● **What is expected**: Render the stretch of the entries below from the line containing "3. Technical Details <br />" through the line containing "3.1.2 StockRecord Schema <br />" as a Markdown table with the columns Row and Line, giving each line its row number and skipping blank lines.

● **Records supplied**:
|---|
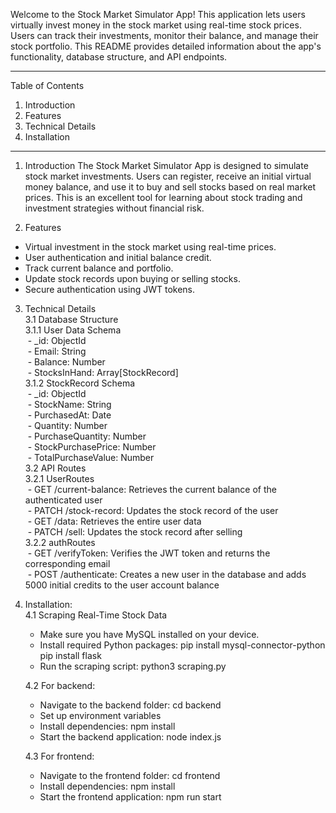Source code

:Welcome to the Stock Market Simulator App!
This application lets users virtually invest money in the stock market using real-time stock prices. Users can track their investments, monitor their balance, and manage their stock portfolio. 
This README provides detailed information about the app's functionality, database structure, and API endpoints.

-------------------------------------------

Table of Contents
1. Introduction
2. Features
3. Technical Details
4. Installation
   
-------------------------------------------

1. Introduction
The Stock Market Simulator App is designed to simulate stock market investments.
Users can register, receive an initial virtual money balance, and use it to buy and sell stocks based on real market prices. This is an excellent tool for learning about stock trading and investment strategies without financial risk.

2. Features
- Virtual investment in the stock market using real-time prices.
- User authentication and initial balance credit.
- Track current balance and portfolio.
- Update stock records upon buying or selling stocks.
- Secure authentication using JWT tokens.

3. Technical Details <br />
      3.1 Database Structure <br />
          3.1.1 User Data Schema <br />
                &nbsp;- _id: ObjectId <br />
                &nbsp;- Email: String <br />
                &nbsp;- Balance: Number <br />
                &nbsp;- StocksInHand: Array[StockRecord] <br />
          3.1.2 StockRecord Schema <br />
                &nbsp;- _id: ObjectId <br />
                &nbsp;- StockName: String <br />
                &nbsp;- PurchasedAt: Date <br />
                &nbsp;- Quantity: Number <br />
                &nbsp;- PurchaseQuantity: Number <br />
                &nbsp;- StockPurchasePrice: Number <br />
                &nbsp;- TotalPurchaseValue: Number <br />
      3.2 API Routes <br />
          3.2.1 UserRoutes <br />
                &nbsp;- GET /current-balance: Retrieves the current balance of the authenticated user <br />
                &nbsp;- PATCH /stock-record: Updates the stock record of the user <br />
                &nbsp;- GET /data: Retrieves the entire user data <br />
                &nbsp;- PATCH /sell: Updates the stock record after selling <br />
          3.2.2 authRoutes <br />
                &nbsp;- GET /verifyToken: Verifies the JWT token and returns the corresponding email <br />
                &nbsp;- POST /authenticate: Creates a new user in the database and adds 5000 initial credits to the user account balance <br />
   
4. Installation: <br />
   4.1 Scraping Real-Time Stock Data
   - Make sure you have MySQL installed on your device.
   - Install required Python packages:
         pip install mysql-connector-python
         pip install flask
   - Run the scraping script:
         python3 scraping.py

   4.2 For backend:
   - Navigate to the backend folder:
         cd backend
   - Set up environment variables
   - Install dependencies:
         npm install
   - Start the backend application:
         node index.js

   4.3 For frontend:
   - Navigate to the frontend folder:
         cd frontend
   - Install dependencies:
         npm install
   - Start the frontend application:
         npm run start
|---|
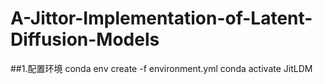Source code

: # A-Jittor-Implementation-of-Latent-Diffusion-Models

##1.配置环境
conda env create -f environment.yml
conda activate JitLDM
|---|
● **Your response**:
| Row | Line |
|---|---|
| 1 | 3. Technical Details <br /> |
| 2 |       3.1 Database Structure <br /> |
| 3 |           3.1.1 User Data Schema <br /> |
| 4 |                 &nbsp;- _id: ObjectId <br /> |
| 5 |                 &nbsp;- Email: String <br /> |
| 6 |                 &nbsp;- Balance: Number <br /> |
| 7 |                 &nbsp;- StocksInHand: Array[StockRecord] <br /> |
| 8 |           3.1.2 StockRecord Schema <br /> |